Some critical system processes are already added into the exclude processes list and should not be removed for smooth operations.

  • include_users: The Suspend process will work only for the provided list of users. All other users will be exempted. Use this option to enable process suspension for specific users only.

  • include_processes: Only provided processes will get suspended; all other processes will be exempted. Use this option to enable process suspension for specific processes only.

Important

For any registry changes, DVM agent service needs to be restarted for changes to take effect.

vTPM-Aware VM Deployment

Overview

HyWorks v4.0 or later supports deployment of virtual machines from Golden Masters (GM) with Virtual Trusted Platform Module (vTPM) enabled.
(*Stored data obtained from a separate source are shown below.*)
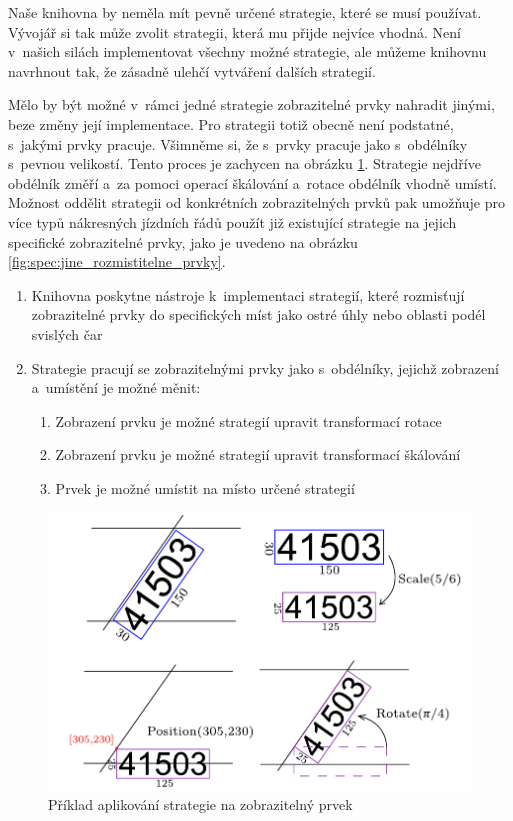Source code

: Naše knihovna by neměla mít pevně určené strategie, které se musí používat. Vývojář si tak může zvolit strategii, která mu přijde nejvíce vhodná. Není v~našich silách implementovat všechny možné strategie, ale můžeme knihovnu navrhnout tak, že zásadně ulehčí vytváření dalších strategií. 

Mělo by být možné v~rámci jedné strategie zobrazitelné prvky nahradit jinými, beze změny její implementace. Pro strategii totiž obecně není podstatné, s~jakými prvky pracuje. Všimněme si, že s~prvky pracuje jako s~obdélníky s~pevnou velikostí. Tento proces je zachycen na obrázku \ref{fig:pouziti_strategie}. Strategie nejdříve obdélník změří a~za pomoci operací škálování a~rotace obdélník vhodně umístí. Možnost oddělit strategii od konkrétních zobrazitelných prvků pak umožňuje pro více typů nákresných jízdních řádů použít již existující strategie na jejich specifické zobrazitelné prvky, jako je uvedeno na obrázku \ref{fig:spec:jine_rozmistitelne_prvky}.

\newpage
\begin{enumerate}[label=\color{reqcolor}\textbf{R{\arabic*}},resume]
	\item \label{spec:req:strategie1} Knihovna poskytne nástroje k~implementaci strategií, které rozmisťují zobrazitelné prvky do specifických míst jako ostré úhly nebo oblasti podél svislých čar
	\item \label{spec:req:strategie2} Strategie pracují se zobrazitelnými prvky jako s~obdélníky, jejichž zobrazení a~umístění je možné měnit:
	\begin{enumerate}
		\item Zobrazení prvku je možné strategií upravit transformací rotace
		\item Zobrazení prvku je možné strategií upravit transformací škálování
		\item Prvek je možné umístit na místo určené strategií
	\end{enumerate}
\end{enumerate}

\begin{figure}[!hbt]
	\includegraphics[width=\textwidth]{../img/kap2_strategy_application}
	\caption{Příklad aplikování strategie na zobrazitelný prvek}
	\label{fig:pouziti_strategie}
\end{figure}

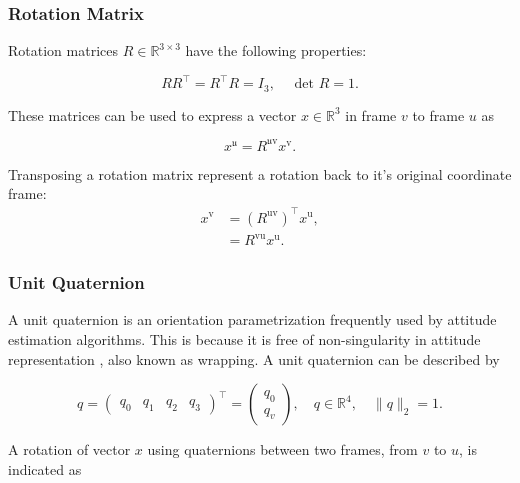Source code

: \subsubsection{Rotation Matrix}
Rotation matrices $R \in \mathbb{R}^{3 \times 3}$ have the following properties:

\begin{equation}
	\label{eq:rot_mat_properties}
	R R^{\top}=R^{\top} R=I_{3}, \quad \text { det } R=1.
\end{equation}

These matrices can be used to express a vector $x \in \mathbb{R}^{3}$ in frame $v$ to frame $u$ as 

\begin{equation}
	\label{eq:rot_mat_rot_x}
	x^{\mathfrak{u}}=R^{\mathfrak{u} \mathrm{v}} x^{\mathrm{v}}.
\end{equation}

Transposing a rotation matrix represent a rotation back to it's original coordinate frame:
\begin{subequations}
	\begin{align}
		\label{eq:rot_mat_trans}
		x^{\mathrm{v}}&=\left(R^{\mathrm{uv}}\right)^{\top} x^{\mathrm{u}},\\
		&=R^{\mathrm{vu}} x^{\mathrm{u}}.
	\end{align}
\end{subequations}

\subsubsection{Unit Quaternion}
A unit quaternion is an orientation parametrization frequently used by attitude estimation algorithms. This is because it is free of non-singularity in attitude representation \cite{Hashim2019}, also known as wrapping. A unit quaternion can be described by

\begin{equation}
	\label{eq:unit_quarternion}
	q=\left(\begin{array}{llll}{q_{0}} & {q_{1}} & {q_{2}} & {q_{3}}\end{array}\right)^{\top}
	=\left(\begin{array}{l}{q_{0}} \\ {q_{v}}\end{array}\right), 
	\quad q \in \mathbb{R}^{4}, 
	\quad\|q\|_{2}=1.
\end{equation}

A rotation of vector $x$ using quaternions between two frames, from $v$ to $u$, is indicated as

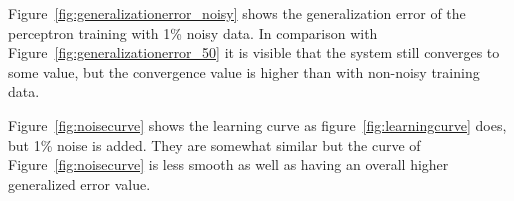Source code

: Figure~\ref{fig:generalizationerror_noisy} shows the generalization error of the perceptron training with 1\% noisy data.
In comparison with Figure~\ref{fig:generalizationerror_50} it is visible that the system still converges to some value, but the convergence value is higher than with non-noisy training data. 

Figure~\ref{fig:noisecurve} shows the learning curve as figure~\ref{fig:learningcurve} does, but 1\% noise is added.
They are somewhat similar but the curve of Figure~\ref{fig:noisecurve} is less smooth as well as having an overall higher generalized error value.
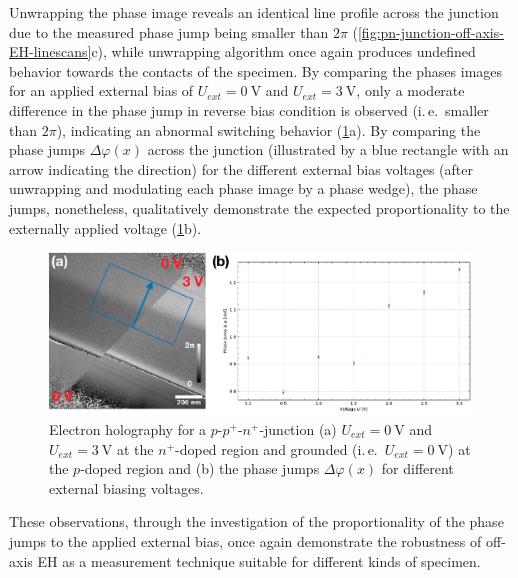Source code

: Unwrapping the phase image reveals an identical line profile across the junction due to the measured phase jump being smaller than $2\pi$ (\cref{fig:pn-junction-off-axis-EH-linescans}c), while unwrapping algorithm once again produces undefined behavior towards the contacts of the specimen.
\newpage
By comparing the phases images for an applied external bias of $U_{\mathit{ext}} = \SI{0}{\volt}$ and $U_{\mathit{ext}} = \SI{3}{\volt}$, only a moderate difference in the phase jump in reverse bias condition is observed (i.\,e.\ smaller than $2\pi$), indicating an abnormal switching behavior (\cref{fig:pn-junction-off-axis-EH-phase-jump}a). By comparing the phase jumps $\Delta \varphi\left(x\right)$ across the junction (illustrated by a blue rectangle with an arrow indicating the direction) for the different external bias voltages (after unwrapping and modulating each phase image by a phase wedge), the phase jumps, nonetheless, qualitatively demonstrate the expected proportionality to the externally applied voltage (\cref{fig:pn-junction-off-axis-EH-phase-jump}b).
\begin{figure}[H]
	\centering
	\includegraphics[width=\textwidth]{Figures/Results/pn-Junction/Holography/pn-junction-off-axis-EH-phase-jump.pdf}
	\caption{Electron holography for a $p$-$p^+$-$n^+$-junction (a) $U_{\mathit{ext}} = \SI{0}{\volt}$ and $U_{\mathit{ext}} = \SI{3}{\volt}$ at the $n^+$-doped region and grounded (i.\,e.\ $U_{\mathit{ext}} = \SI{0}{\volt}$) at the $p$-doped region and (b) the phase jumps $\Delta \varphi\left(x\right)$ for different external biasing voltages.}
	\label{fig:pn-junction-off-axis-EH-phase-jump}
\end{figure}
These observations, through the investigation of the proportionality of the phase jumps to the applied external bias, once again demonstrate the robustness of off-axis EH as a measurement technique suitable for different kinds of specimen.
\newpage
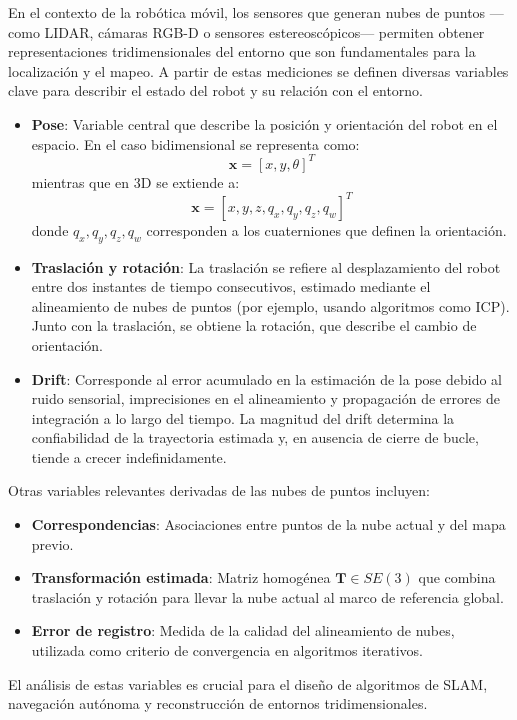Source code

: \documentclass[12pt, a4paper, twoside]{article}
\begin{document}
En el contexto de la robótica móvil, los sensores que generan nubes de puntos —como LIDAR, cámaras RGB-D o sensores 
estereoscópicos— permiten obtener representaciones tridimensionales del entorno que son fundamentales para la localización 
y el mapeo. A partir de estas mediciones se definen diversas variables clave para describir el estado del robot y su relación con 
el entorno.

\begin{itemize}
  \item \textbf{Pose}: Variable central que describe la posición y orientación del robot en el espacio. En el caso bidimensional 
  se representa como:
  \[
  \mathbf{x} = [x, y, \theta]^{T}
  \]
  mientras que en 3D se extiende a:
  \[
  \mathbf{x} = [x, y, z, q_x, q_y, q_z, q_w]^{T}
  \]
  donde \( q_x, q_y, q_z, q_w \) corresponden a los cuaterniones que definen la orientación.
  \item \textbf{Traslación y rotación}: La traslación se refiere al desplazamiento del robot entre dos instantes de tiempo 
  consecutivos, estimado mediante el alineamiento de nubes de puntos (por ejemplo, usando algoritmos como ICP). Junto con la 
  traslación, se obtiene la rotación, que describe el cambio de orientación.
  \item \textbf{Drift}: Corresponde al error acumulado en la estimación de la pose debido al ruido sensorial, imprecisiones en 
  el alineamiento y propagación de errores de integración a lo largo del tiempo. La magnitud del drift determina la confiabilidad 
  de la trayectoria estimada y, en ausencia de cierre de bucle, tiende a crecer indefinidamente.
\end{itemize}
Otras variables relevantes derivadas de las nubes de puntos incluyen:
\begin{itemize}
    \item \textbf{Correspondencias}: Asociaciones entre puntos de la nube actual y del mapa previo.
    \item \textbf{Transformación estimada}: Matriz homogénea \( \mathbf{T} \in SE(3) \) que combina traslación y rotación para llevar la nube actual al marco de referencia global.
    \item \textbf{Error de registro}: Medida de la calidad del alineamiento de nubes, utilizada como criterio de convergencia en algoritmos iterativos.
\end{itemize}
El análisis de estas variables es crucial para el diseño de algoritmos de SLAM\cite{smith1987slam}, navegación autónoma y reconstrucción de entornos 
tridimensionales.
\end{document}
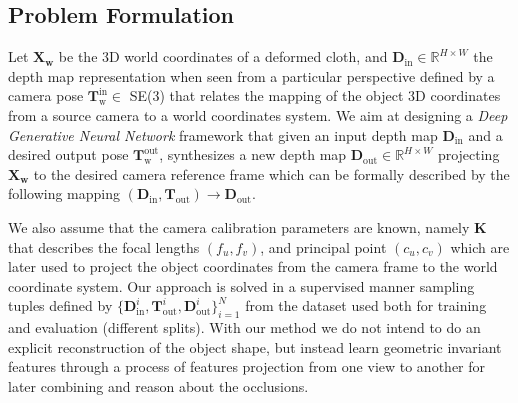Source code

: 
\subsection{Problem Formulation}
Let $\mathbf{X_w}$ be the 3D world coordinates of a deformed cloth, and $\mathbf{D}_{\textrm{in}} \in \mathbb{R}^{H \times W}$ the depth map representation when seen from a particular perspective defined by a camera pose $\mathbf{T}_{\textrm{w}}^{\textrm{in}}\in$ SE(3) that relates the mapping of the object 3D coordinates from a source camera to a world coordinates system. We aim at designing a \textit{Deep Generative Neural Network} framework that given an input depth map $\mathbf{D}_{\textrm{in}}$ and a desired output pose $\mathbf{T}_{\textrm{w}}^{\textrm{out}}$, synthesizes a new depth map $\mathbf{D}_{\textrm{out}}\in \mathbb{R}^{H \times W}$ projecting $\mathbf{X_w}$ to the desired camera reference frame which can be formally described by the following mapping $(\mathbf{D}_{\textrm{in}}, \mathbf{T}_{\textrm{out}})\rightarrow \mathbf{D}_{\textrm{out}}$.

We also assume that the camera calibration parameters are known, namely $\mathbf{K}$ that describes the focal lengths $(f_u, f_v)$, and principal point $(c_u, c_v)$ which are later  used to project the object coordinates from the camera frame to the world coordinate system. Our approach is solved in a supervised manner sampling tuples defined by $\{\mathbf{D}_{\textrm{in}}^i, \mathbf{T}_{\textrm{out}}^i, \mathbf{D}_{\textrm{out}}^i\}_{i=1}^N$ from the dataset used both for training and evaluation (different splits). With our method we do not intend to do an explicit reconstruction of the object shape, but instead learn geometric invariant features through a process of features projection from one view to another for later combining and reason about the occlusions.

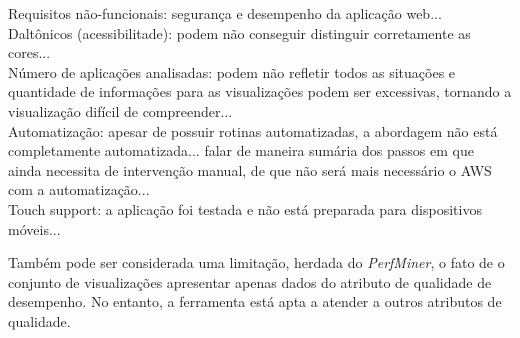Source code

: {\color{red}Requisitos não-funcionais: segurança e desempenho da aplicação web...}\\
{\color{red}Daltônicos (acessibilitade): podem não conseguir distinguir corretamente as cores...}\\
{\color{red}Número de aplicações analisadas: podem não refletir todos as situações e quantidade de informações para as visualizações podem ser excessivas, tornando a visualização difícil de compreender...}\\
{\color{red}Automatização: apesar de possuir rotinas automatizadas, a abordagem não está completamente automatizada... falar de maneira sumária dos passos em que ainda necessita de intervenção manual, de que não será mais necessário o AWS com a automatização...}\\
{\color{red}Touch support: a aplicação foi testada e não está preparada para dispositivos móveis...}

Também pode ser considerada uma limitação, herdada do \textit{PerfMiner}, o fato de o conjunto de visualizações apresentar apenas dados do atributo de qualidade de  desempenho. No entanto, a ferramenta está apta a atender a outros atributos de qualidade.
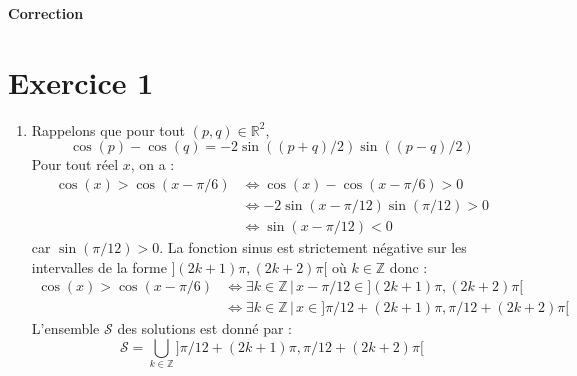 \documentclass[a4paper,twoside,french,10pt]{VcCours}
\begin{document}

\begin{center}
\large\bf
Correction
\end{center}
\separationTitre


\section*{Exercice 1}

\begin{enumerate}
\item Rappelons que pour tout $(p,q) \in \mathbb{R}^2$,
$$ \cos(p)-\cos(q) = -2 \sin((p+q)/2)\sin((p-q)/2)$$
Pour tout réel $x$, on a :
\begin{align*}
 \cos(x) > \cos(x-\pi/6) & \Longleftrightarrow  \cos(x) - \cos(x-\pi/6) >0 \\
 & \Longleftrightarrow  -2 \sin(x-\pi/12) \sin(\pi/12) > 0 \\
 & \Longleftrightarrow \sin(x-\pi/12) < 0 
\end{align*}
car $ \sin(\pi/12) >0$. La fonction sinus est strictement négative sur les intervalles de la forme \newline $](2k+1)\pi,(2k+2) \pi[$ où $k \in \mathbb{Z}$ donc :
\begin{align*}
 \cos(x) > \cos(x-\pi/6) & \Longleftrightarrow \exists k \in \mathbb{Z} \, \vert \, x-\pi/12 \in ](2k+1)\pi,(2k+2) \pi[ \\
 & \Longleftrightarrow \exists k \in \mathbb{Z} \, \vert \, x \in ]\pi/12+(2k+1)\pi,\pi/12+(2k+2) \pi[
\end{align*}
L'ensemble $\mathcal{S}$ des solutions est donné par :
$$\boxed{\mathcal{S} = \bigcup_{k \in \mathbb{Z}}  ]\pi/12+(2k+1)\pi,\pi/12+(2k+2) \pi[}$$

\end{enumerate}
\end{document}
When vTPM is configured on a GM, HyWorks ensures that cloned VMs are deployed only on compatible hosts.

Prerequisites

  • Golden Master with vTPM enabled.

  • Connector Supported for vTPM Aware Cloning: VMware only.

    • vCenter with ESXi hosts with TPM support enabled.

    Note

    HyWorks does not check for vTPM compatibility while cloning for other providers than VMware. It may clone the vTPM connfigurations as it is but if destination host does not have compatible vTPM configurations, VM may have issues.

  • Supported TPM version.

  • Hosts properly registered with HyWorks.

Deployment Workflow

  1. HyWorks checks whether vTPM is enabled on the selected Golden Master.

  2. If vTPM is disabled, standard host selection is applied.

  3. If vTPM is enabled, host selection is restricted to TPM-capable hosts.

  4. HyWorks validates host capability using:

    • HostSystem.Capability.tpmSupported

    • HostSystem.Capability.tpmVersion

  5. Non-compliant hosts are excluded.

  6. The virtual machine is deployed on a validated host with vTPM enabled.

Limitations

  • vTPM-enabled VMs can be deployed only on TPM-supported hosts.

  • Migration is limited to compatible hosts.

  • Cross-cluster deployment requires uniform TPM support.

Summary

HyWorks enforces vTPM-aware host selection to ensure secure and reliable deployment of virtual machines from vTPM-enabled Golden Masters.